I was recently amused by an online debate among some financial planners. One planner was wondering how to “deal” with a client who wanted to pay off their mortgage early, given that they could invest their extra money instead.

My amusement came from observing those who believed their calculators or spreadsheets could provide a definitive answer to the question. Was it better to make larger mortgage payments or to invest more?

They seemed to confuse their analytical tools with an ability to know the future.

Most argued that the “correct” answer was to invest more rather than pay down the debt, because their tools showed greater ending wealth by doing so. To them, the spreadsheet was the truth. (Usually, they did did at least concede that an emotional insistence to pay off the mortgage might offer the benefit of greater peace of mind.)
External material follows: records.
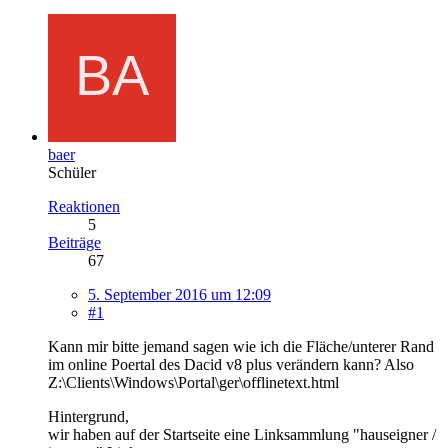
baer
Schüler
Reaktionen
5
Beiträge
67
5. September 2016 um 12:09
#1
Kann mir bitte jemand sagen wie ich die Fläche/unterer Rand
im online Poertal des Dacid v8 plus verändern kann? Also
Z:\Clients\Windows\Portal\ger\offlinetext.html
Hintergrund,
wir haben auf der Startseite eine Linksammlung "hauseigner /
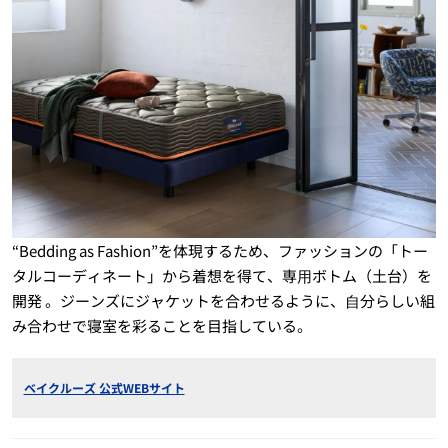
“Bedding as Fashion”を体現するため、ファッションの「トー
タルコーディネート」から着想を得て、専⽤ボトム（土台）を
開発 。ジーンズにジャケットを合わせるように、⾃分らしい組
み合わせで寝室を彩ることを目指している。
ベイクルーズ 公式WEBサイト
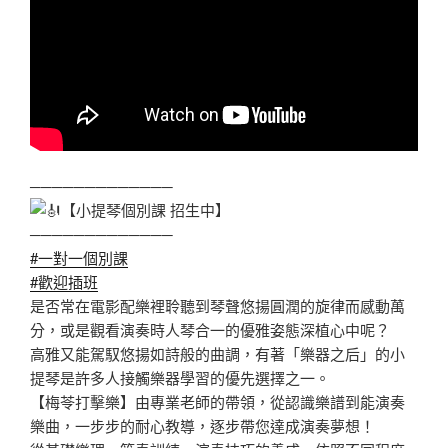
─────────────
【小提琴個別課 招生中】
─────────────
#一對一個別課
#歡迎插班
是否常在電影配樂裡聆聽到琴聲悠揚圓潤的旋律而感動萬
分，或是觀看演奏時人琴合一的優雅姿態深植心中呢？
高雅又能駕馭悠揚如詩般的曲調，有著「樂器之后」的小
提琴是許多人接觸樂器學習的優先選擇之一。
【梅苓打擊樂】由專業老師的帶領，從認識樂譜到能演奏
樂曲，一步步的耐心教導，逐步帶您達成演奏夢想！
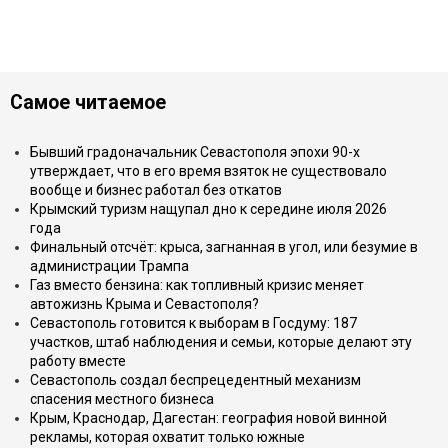
Самое читаемое
Бывший градоначальник Севастополя эпохи 90-х
утверждает, что в его время взяток не существовало
вообще и бизнес работал без откатов
Крымский туризм нащупал дно к середине июля 2026
года
Финальный отсчёт: крыса, загнанная в угол, или безумие в
администрации Трампа
Газ вместо бензина: как топливный кризис меняет
автожизнь Крыма и Севастополя?
Севастополь готовится к выборам в Госдуму: 187
участков, штаб наблюдения и семьи, которые делают эту
работу вместе
Севастополь создал беспрецедентный механизм
спасения местного бизнеса
Крым, Краснодар, Дагестан: география новой винной
рекламы, которая охватит только южные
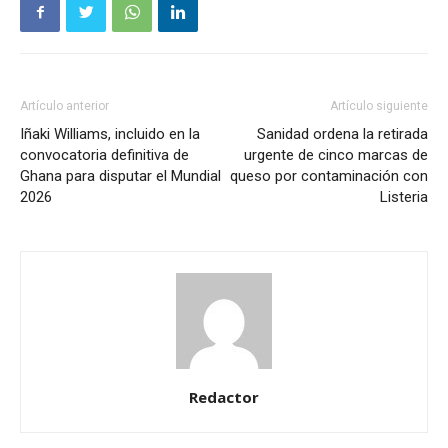
Artículo anterior
Artículo siguiente
Iñaki Williams, incluido en la
Sanidad ordena la retirada
convocatoria definitiva de
urgente de cinco marcas de
Ghana para disputar el Mundial
queso por contaminación con
2026
Listeria
Redactor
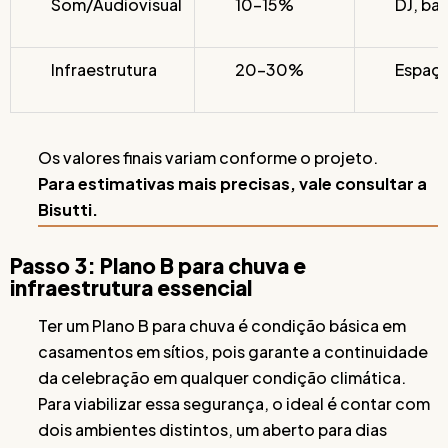
Som/Audiovisual
10-15%
DJ, ba
Infraestrutura
20-30%
Espaço
Os valores finais variam conforme o projeto.
Para estimativas mais precisas, vale consultar a
Bisutti.
Passo 3: Plano B para chuva e
infraestrutura essencial
Ter um Plano B para chuva é condição básica em
casamentos em sítios, pois garante a continuidade
da celebração em qualquer condição climática.
Para viabilizar essa segurança, o ideal é contar com
dois ambientes distintos, um aberto para dias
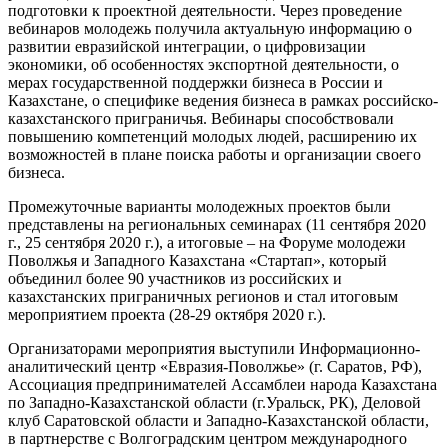
подготовки к проектной деятельности. Через проведение
вебинаров молодежь получила актуальную информацию о
развитии евразийской интеграции, о цифровизации
экономики, об особенностях экспортной деятельности, о
мерах государственной поддержки бизнеса в России и
Казахстане, о специфике ведения бизнеса в рамках российско-
казахстанского приграничья. Вебинары способствовали
повышению компетенций молодых людей, расширению их
возможностей в плане поиска работы и организации своего
бизнеса.
Промежуточные варианты молодежных проектов были
представлены на региональных семинарах (11 сентября 2020
г., 25 сентября 2020 г.), а итоговые – на Форуме молодежи
Поволжья и Западного Казахстана «Стартап», который
объединил более 90 участников из российских и
казахстанских приграничных регионов и стал итоговым
мероприятием проекта (28-29 октября 2020 г.).
Организаторами мероприятия выступили Информационно-
аналитический центр «Евразия-Поволжье» (г. Саратов, РФ),
Ассоциация предпринимателей Ассамблеи народа Казахстана
по Западно-Казахстанской области (г.Уральск, РК), Деловой
клуб Саратовской области и Западно-Казахстанской области,
в партнерстве с Волгоградским центром международного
None, however, acknowledged that we cannot know the future. Hence there is always uncertainty about the “best” course financially. It is possible that the path to greatest future wealth is via debt reduction, rather than investing more. No one has been to the future and back; there are no guarantees about it either way.

We do know these things: if the future is like the past, chances are one might end with more wealth by investing. And one might reduce uncertainty and increase financial security by paying the mortgage. But we don’t know if the future will be like the past.

The spreadsheet is not the future.

I wonder if there are more interesting questions worth debating… If you have what you need, what is the point of pursuing more? How do you value the feeling of owning a paid-off home? No spreadsheet—and no planner—can answer these questions for you.